# Problem to solve
Copy the material starting with the line that contains "browser for the next time I comment." and going on through the line that contains "y the ball out of", changing "shelters" to "kennels" and keeping everything else the same. Leave the pictures out of your copy.

───── Given data ─────

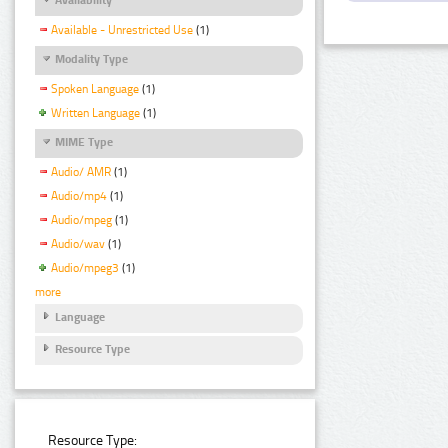
Available - Unrestricted Use
(1)
Modality Type
Spoken Language
(1)
Written Language
(1)
MIME Type
Audio/ AMR
(1)
Audio/mp4
(1)
Audio/mpeg
(1)
Audio/wav
(1)
Audio/mpeg3
(1)
more
Language
Resource Type
Resource Type:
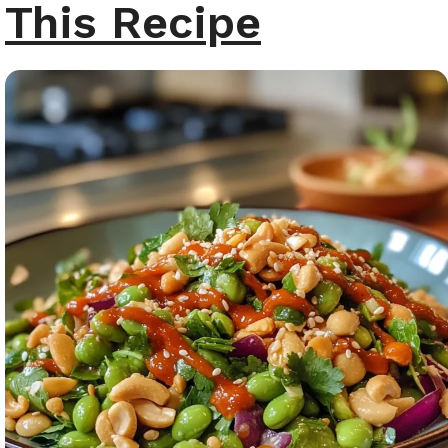
This Recipe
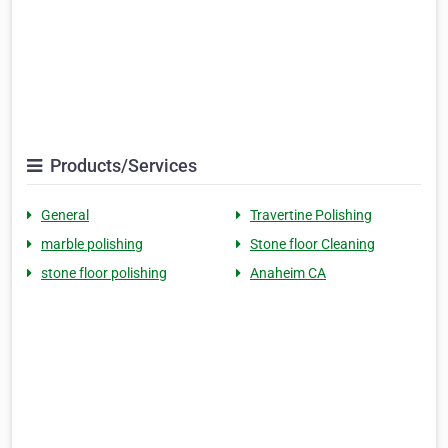
Products/Services
General
Travertine Polishing
marble polishing
Stone floor Cleaning
stone floor polishing
Anaheim CA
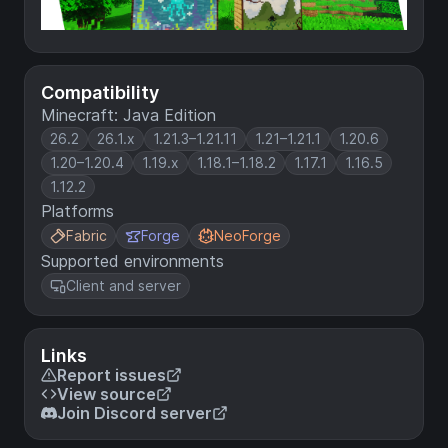
Compatibility
Minecraft: Java Edition
26.2
26.1.x
1.21.3–1.21.11
1.21–1.21.1
1.20.6
1.20–1.20.4
1.19.x
1.18.1–1.18.2
1.17.1
1.16.5
1.12.2
Platforms
Fabric
Forge
NeoForge
Supported environments
Client and server
Links
Report issues
View source
Join Discord server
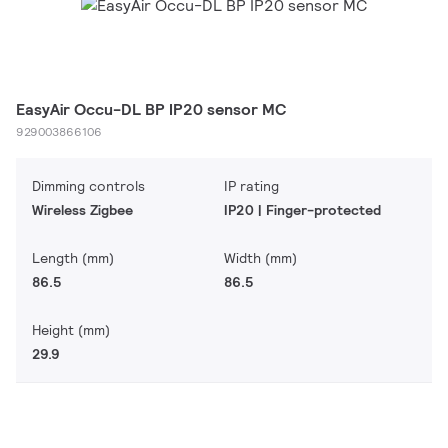
EasyAir Occu-DL BP IP20 sensor MC
929003866106
Dimming controls
IP rating
Wireless Zigbee
IP20 | Finger-protected
Length (mm)
Width (mm)
86.5
86.5
Height (mm)
29.9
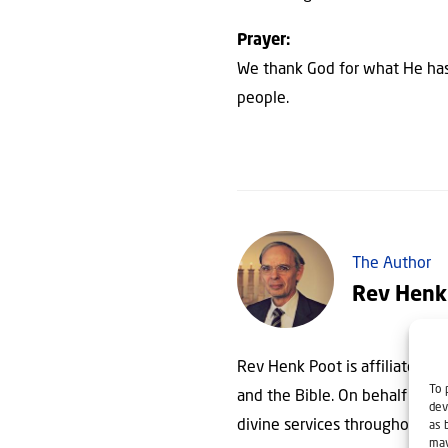
Prayer:
We thank God for what He has 
people.
The Author
Rev Henk
Rev Henk Poot is affiliated wit
To 
and the Bible. On behalf of Chr
dev
divine services throughout th
as 
may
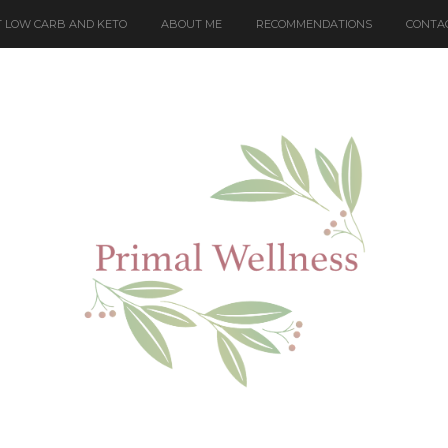
 LOW CARB AND KETO
ABOUT ME
RECOMMENDATIONS
CONTA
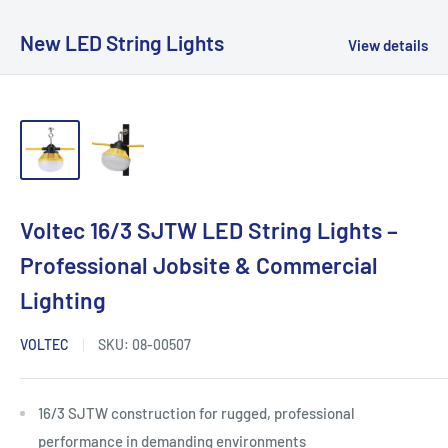
New LED String Lights
View details
Voltec 16/3 SJTW LED String Lights –
Professional Jobsite & Commercial
Lighting
VOLTEC
SKU:
08-00507
16/3 SJTW construction for rugged, professional
performance in demanding environments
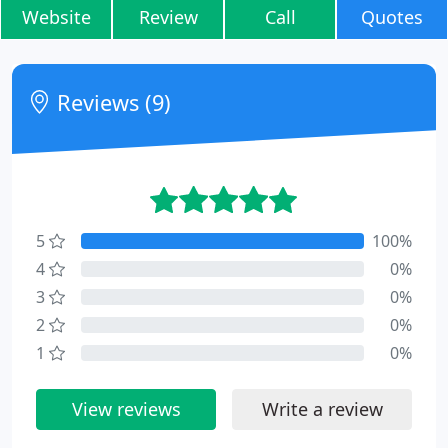
Website
Review
Call
Quotes
Reviews (9)
5
100%
4
0%
3
0%
2
0%
1
0%
View reviews
Write a review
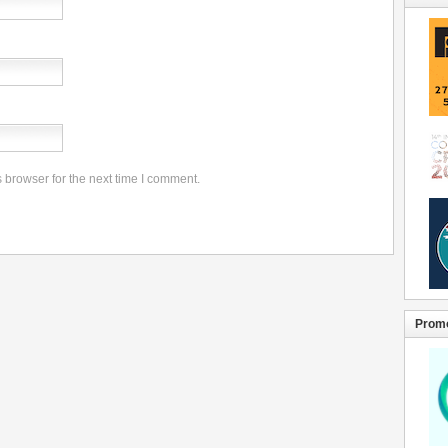
 browser for the next time I comment.
Promo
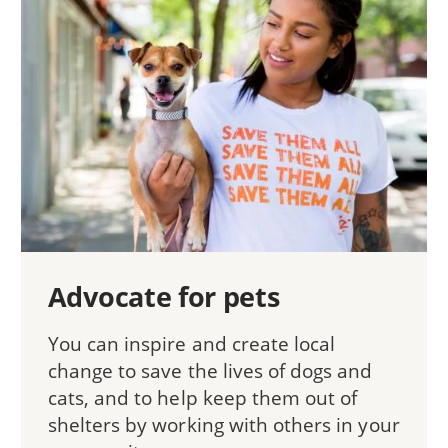
Advocate for pets
You can inspire and create local
change to save the lives of dogs and
cats, and to help keep them out of
shelters by working with others in your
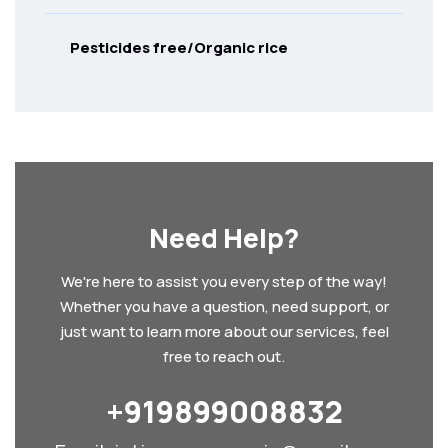
Pesticides free/Organic rice
Need Help?
We're here to assist you every step of the way!
Whether you have a question, need support, or
just want to learn more about our services, feel
free to reach out.
+919899008832‬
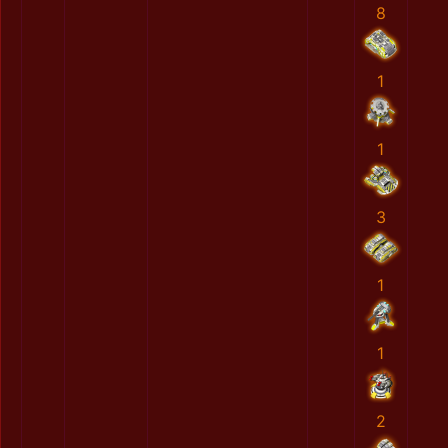
8
1
1
3
1
1
2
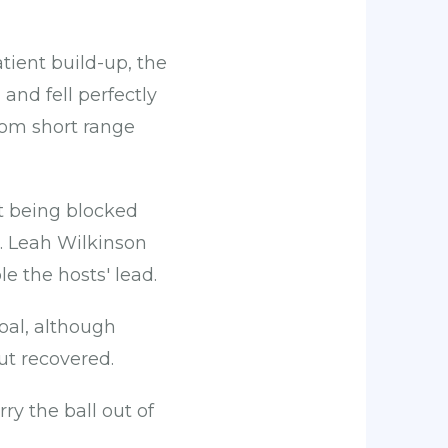
ient build-up, the
and fell perfectly
from short range
ot being blocked
e. Leah Wilkinson
e the hosts' lead.
oal, although
ut recovered.
y the ball out of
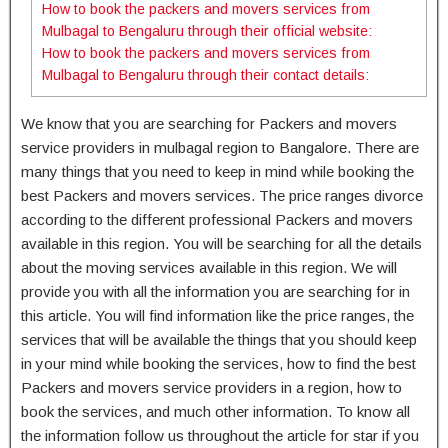
How to book the packers and movers services from
Mulbagal to Bengaluru through their official website:
How to book the packers and movers services from
Mulbagal to Bengaluru through their contact details:
We know that you are searching for Packers and movers
service providers in mulbagal region to Bangalore. There are
many things that you need to keep in mind while booking the
best Packers and movers services. The price ranges divorce
according to the different professional Packers and movers
available in this region. You will be searching for all the details
about the moving services available in this region. We will
provide you with all the information you are searching for in
this article. You will find information like the price ranges, the
services that will be available the things that you should keep
in your mind while booking the services, how to find the best
Packers and movers service providers in a region, how to
book the services, and much other information. To know all
the information follow us throughout the article for star if you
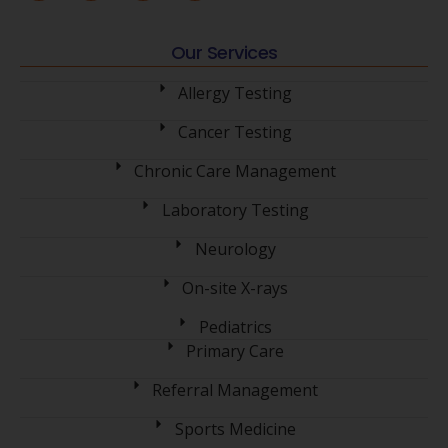
Our Services
Allergy Testing
Cancer Testing
Chronic Care Management
Laboratory Testing
Neurology
On-site X-rays
Pediatrics
Primary Care
Referral Management
Sports Medicine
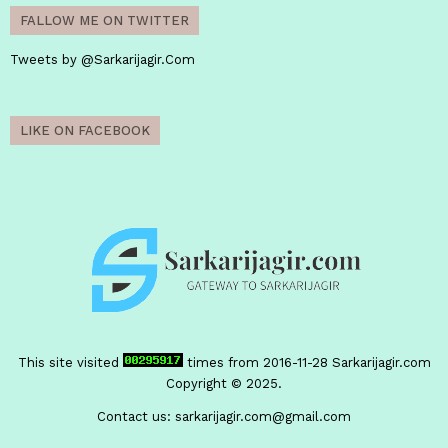
FALLOW ME ON TWITTER
Tweets by @Sarkarijagir.Com
LIKE ON FACEBOOK
This site visited
times from 2016-11-28
Sarkarijagir.com
Copyright © 2025.
Contact us:
sarkarijagir.com@gmail.com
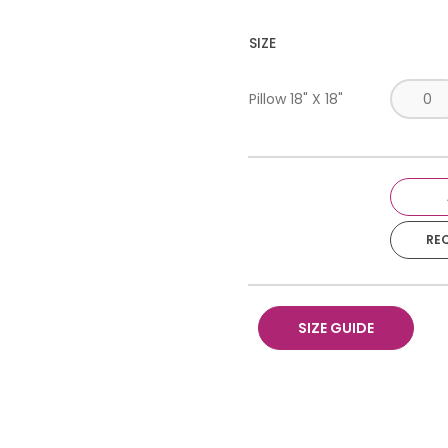
SIZE
Pillow 18" X 18"
RE
SIZE GUIDE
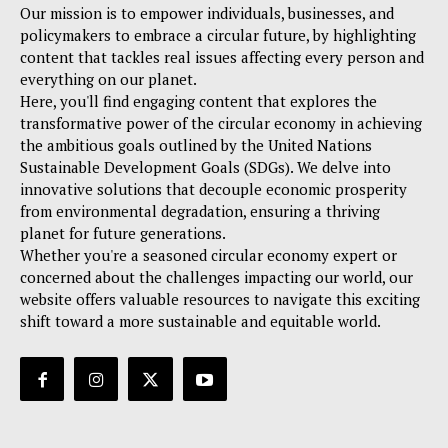
Our mission is to empower individuals, businesses, and
policymakers to embrace a circular future, by highlighting
content that tackles real issues affecting every person and
everything on our planet.
Here, you'll find engaging content that explores the
transformative power of the circular economy in achieving
the ambitious goals outlined by the United Nations
Sustainable Development Goals (SDGs). We delve into
innovative solutions that decouple economic prosperity
from environmental degradation, ensuring a thriving
planet for future generations.
Whether you're a seasoned circular economy expert or
concerned about the challenges impacting our world, our
website offers valuable resources to navigate this exciting
shift toward a more sustainable and equitable world.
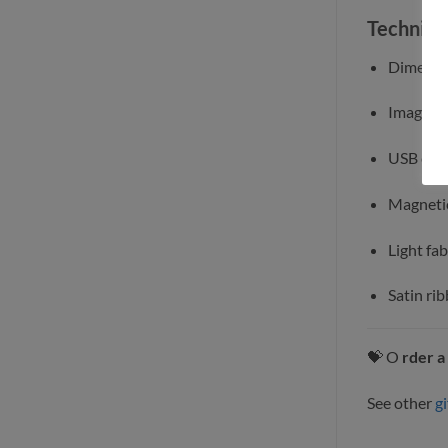
Technical
Dimensio
Image si
USB comp
Magneti
Light fab
Satin rib
💝 O
rder a
See other
gi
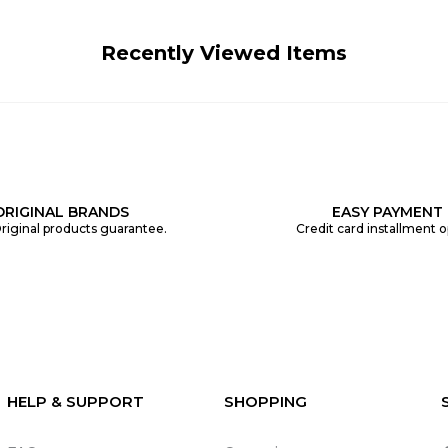
Recently Viewed Items
ORIGINAL BRANDS
EASY PAYMENT
riginal products guarantee.
Credit card installment o
HELP & SUPPORT
SHOPPING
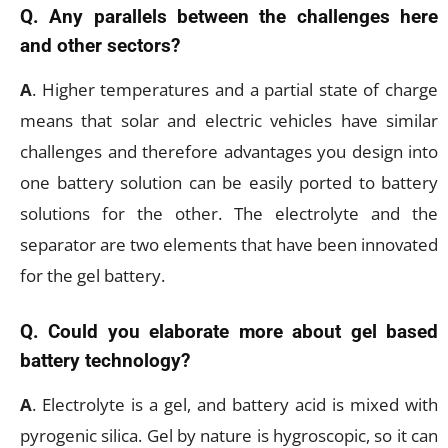
Q. Any parallels between the challenges here
and other sectors?
A
. Higher temperatures and a partial state of charge
means that solar and electric vehicles have similar
challenges and therefore advantages you design into
one battery solution can be easily ported to battery
solutions for the other. The electrolyte and the
separator are two elements that have been innovated
for the gel battery.
Q. Could you elaborate more about gel based
battery technology?
A
. Electrolyte is a gel, and battery acid is mixed with
pyrogenic silica. Gel by nature is hygroscopic, so it can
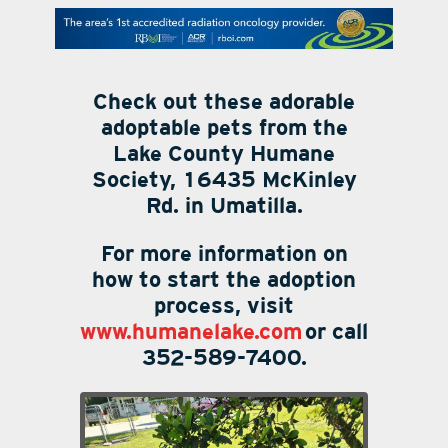
contact Us
Check out these adorable
adoptable pets from the
Lake County Humane
Society, 16435 McKinley
Rd. in Umatilla.
For more information on
how to start the adoption
process, visit
www.humanelake.com
or call
352-589-7400.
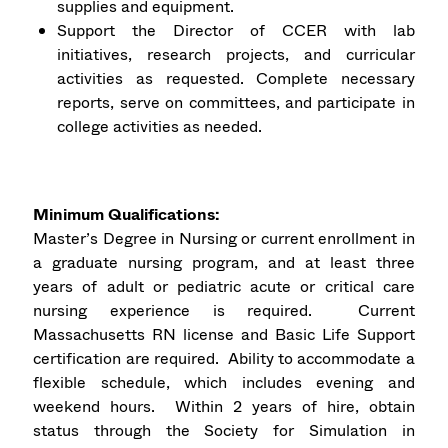
supplies and equipment.
Support the Director of CCER with lab
initiatives, research projects, and curricular
activities as requested. Complete necessary
reports, serve on committees, and participate in
college activities as needed.
Minimum Qualifications:
Master’s Degree in Nursing or current enrollment in
a graduate nursing program, and at least three
years of adult or pediatric acute or critical care
nursing experience is required. Current
Massachusetts RN license and Basic Life Support
certification are required. Ability to accommodate a
flexible schedule, which includes evening and
weekend hours. Within 2 years of hire, obtain
status through the Society for Simulation in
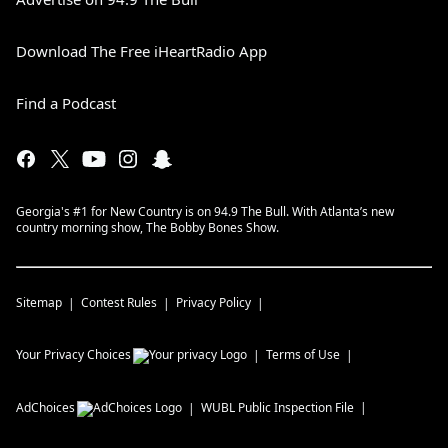
Download The Free iHeartRadio App
Find a Podcast
Georgia's #1 for New Country is on 94.9 The Bull. With Atlanta’s new
country morning show, The Bobby Bones Show.
Sitemap
Contest Rules
Privacy Policy
Your Privacy Choices
Terms of Use
AdChoices
WUBL
Public Inspection File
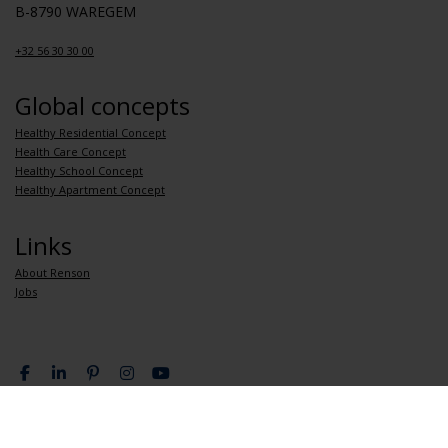
B-8790 WAREGEM
+32 56 30 30 00
Global concepts
Healthy Residential Concept
Health Care Concept
Healthy School Concept
Healthy Apartment Concept
Links
About Renson
Jobs
Privacy Policy
General terms and conditions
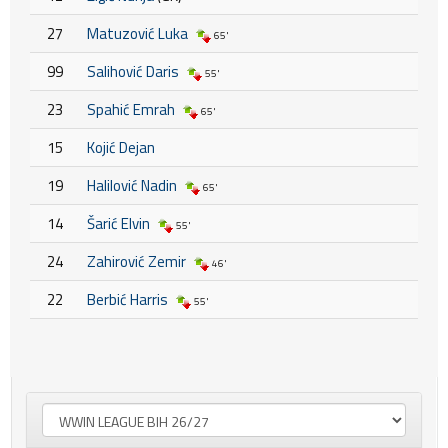
27
Matuzović Luka
65'
99
Salihović Daris
55'
23
Spahić Emrah
65'
15
Kojić Dejan
19
Halilović Nadin
65'
14
Šarić Elvin
55'
24
Zahirović Zemir
46'
22
Berbić Harris
55'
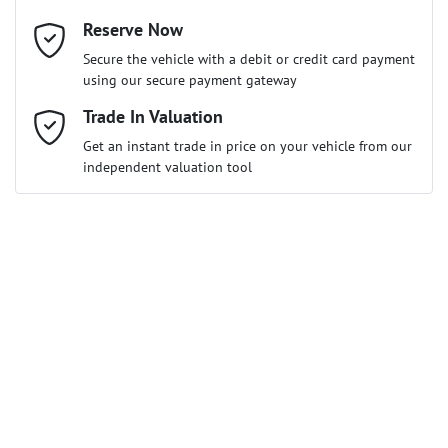
Reserve Now
Email Address
*
Loan Term:
6 years
Secure the vehicle with a debit or credit card payment
using our secure payment gateway
Mobile Number
Trade In Valuation
*
Get an instant trade in price on your vehicle from our
Loan Interest:
10
%
independent valuation tool
Comments
*
$115
per
week
*
Enquire Now
Apply for Finance
This calculator has been developed as a guide only. It is for
illustrative purposes and is based on the information you
provided. No result from the use of this calculator should be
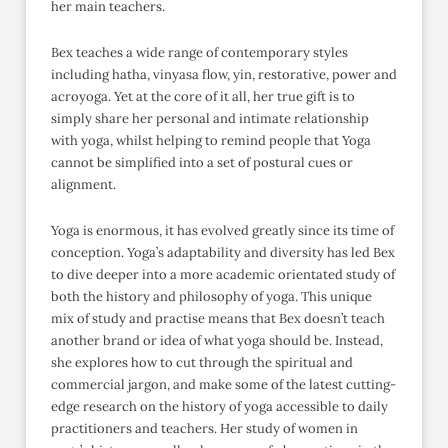
her main teachers.
Bex teaches a wide range of contemporary styles
including hatha, vinyasa flow, yin, restorative, power and
acroyoga. Yet at the core of it all, her true gift is to
simply share her personal and intimate relationship
with yoga, whilst helping to remind people that Yoga
cannot be simplified into a set of postural cues or
alignment.
Yoga is enormous, it has evolved greatly since its time of
conception. Yoga’s adaptability and diversity has led Bex
to dive deeper into a more academic orientated study of
both the history and philosophy of yoga. This unique
mix of study and practise means that Bex doesn’t teach
another brand or idea of what yoga should be. Instead,
she explores how to cut through the spiritual and
commercial jargon, and make some of the latest cutting-
edge research on the history of yoga accessible to daily
practitioners and teachers. Her study of women in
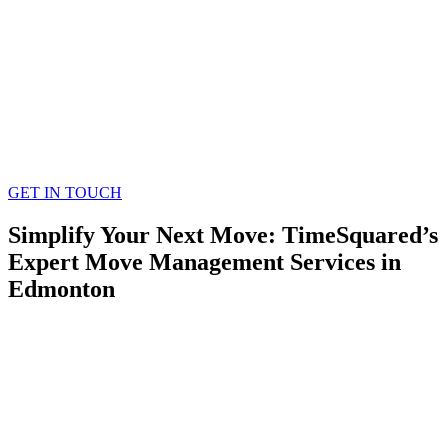
GET IN TOUCH
Simplify Your Next Move: TimeSquared’s
Expert Move Management Services in
Edmonton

─────

# Expected answer
 browser for the next time I comment.
Promo
Advocate for pets
You can inspire and create local
change to save the lives of dogs and
cats, and to help keep them out of
kennels by working with others in your
Pesticides free/Organic rice
Need Help?
We're here to assist you every step of the way!
Whether you have a question, need support, or
just want to learn more about our services, feel
free to reach out.
+919899008832‬
8
1
1
3
1
1
2
ient build-up, the
and fell perfectly
from short range
ot being blocked
e. Leah Wilkinson
e the hosts' lead.
oal, although
ut recovered.
y the ball out of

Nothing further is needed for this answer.